A l’époque, Una était une enfant de 12 ans, Ray un jeune homme de 34 ans. De leur relation amoureuse interdite ne restent que des souvenirs d’un passé tantôt fantasmé tantôt refoulé, entre nostalgie et déni. Chacun tient sa version. C’est le moment des explications. Ray devenu Peter, a tiré un trait sur ce qu’il considère comme une erreur de parcours. Une nouvelle identité, une nouvelle femme, un nouvel environnement : une fuite du passé en bonne et due forme. Elle, n’a pas eu cette possibilité. La petite est restée là où il l’a abandonnée, sans explication, livrée à son sentiment d’humiliation. A 12 ans, elle perd avec violence son innocence, forgeant au fil des années, entre la honte et l’incompréhension, un profond ressentiment. Au fil des témoignages, les perceptions différentes se confrontent avec véhémence, les reproches fusent, la confusion s’installe. Una a-t-elle été une victime de la terrible perversion de Ray ou une petite lolita en puissance avide de séduction ?

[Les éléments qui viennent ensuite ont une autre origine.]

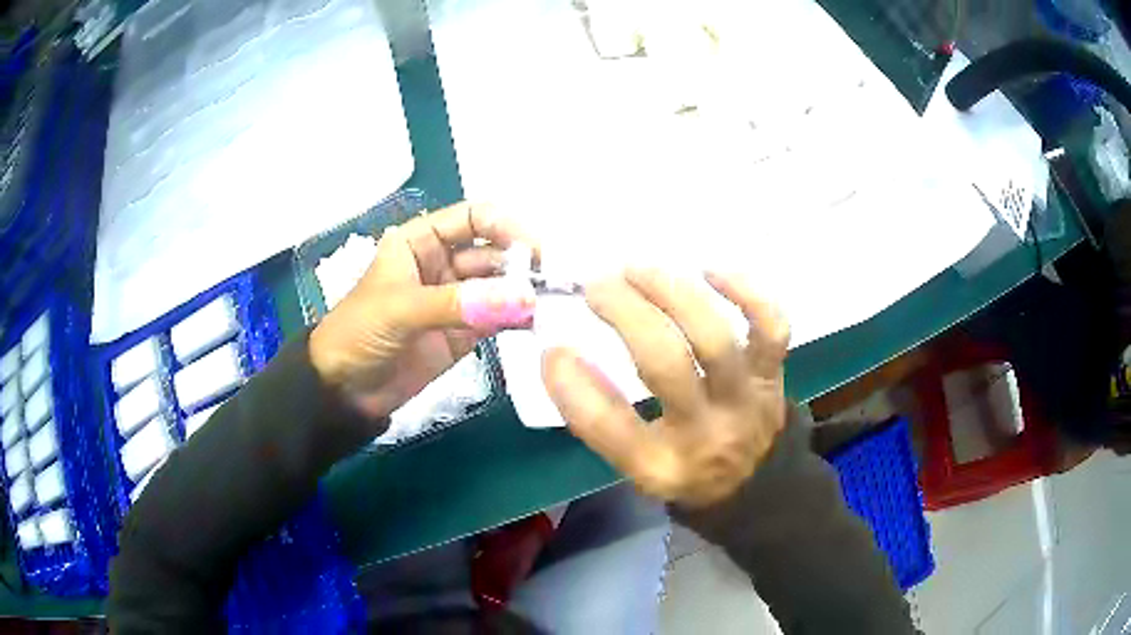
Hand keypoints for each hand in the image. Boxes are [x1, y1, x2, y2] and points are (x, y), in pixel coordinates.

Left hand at [310, 202, 535, 420]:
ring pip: (500, 285)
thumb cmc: (358, 333)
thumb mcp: (399, 308)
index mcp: (420, 241)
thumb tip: (523, 298)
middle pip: (493, 252)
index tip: (534, 250)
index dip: (504, 226)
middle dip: (522, 263)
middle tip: (553, 284)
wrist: (343, 391)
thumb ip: (457, 303)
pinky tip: (540, 323)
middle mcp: (443, 263)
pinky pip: (499, 318)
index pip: (472, 218)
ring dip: (525, 292)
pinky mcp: (465, 333)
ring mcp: (456, 299)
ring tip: (553, 305)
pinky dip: (520, 319)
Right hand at [541, 269, 789, 507]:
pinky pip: (771, 326)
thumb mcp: (636, 465)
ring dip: (671, 292)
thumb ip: (601, 418)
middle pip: (666, 364)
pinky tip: (709, 272)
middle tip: (596, 287)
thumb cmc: (686, 470)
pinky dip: (745, 292)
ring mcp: (745, 400)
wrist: (757, 483)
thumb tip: (561, 355)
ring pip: (714, 337)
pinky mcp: (771, 375)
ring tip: (637, 271)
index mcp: (661, 466)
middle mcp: (705, 433)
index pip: (608, 426)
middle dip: (625, 313)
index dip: (572, 383)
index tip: (553, 348)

Au fil des aveux les chaînes du silence se brisent entre amertume et douleur. Progressivement les personnages se confessent, se révèlent. Les masques tombent . D’une identité superficielle on passe au sujet authentique, dans son lot de complexité et de contradiction. A tel point que les rôles s’inversent : Ray passe du personnage froid, hostile à l’individu pervers, lâche, à la victime d’un amour interdit. Un homme avec ses faiblesses, en somme. Incarnant tantôt la petite fille, dont on a abusée, tantôt la femme blessée forte de sa vengeance, Una décline son ambivalence de manière déroutante. Banale histoire d’amour impossible ou relation perverse? Dans tous les cas un désir sans avenir. Incarné par les brillants Thomas Bading et Jule Böwe, un duo puissant, inquiétant et dérangeant sur le chemin de la folie.

Elsa ASSOUN (Berlin)

Blackbird
Mise en scène : Benedict Andrews
Texte : David Harrowers
Adaptation : Maja Zade
Musique : Matthias Trippner

Schaubühne am lehninerplatz. Le 2 mars à 20h30.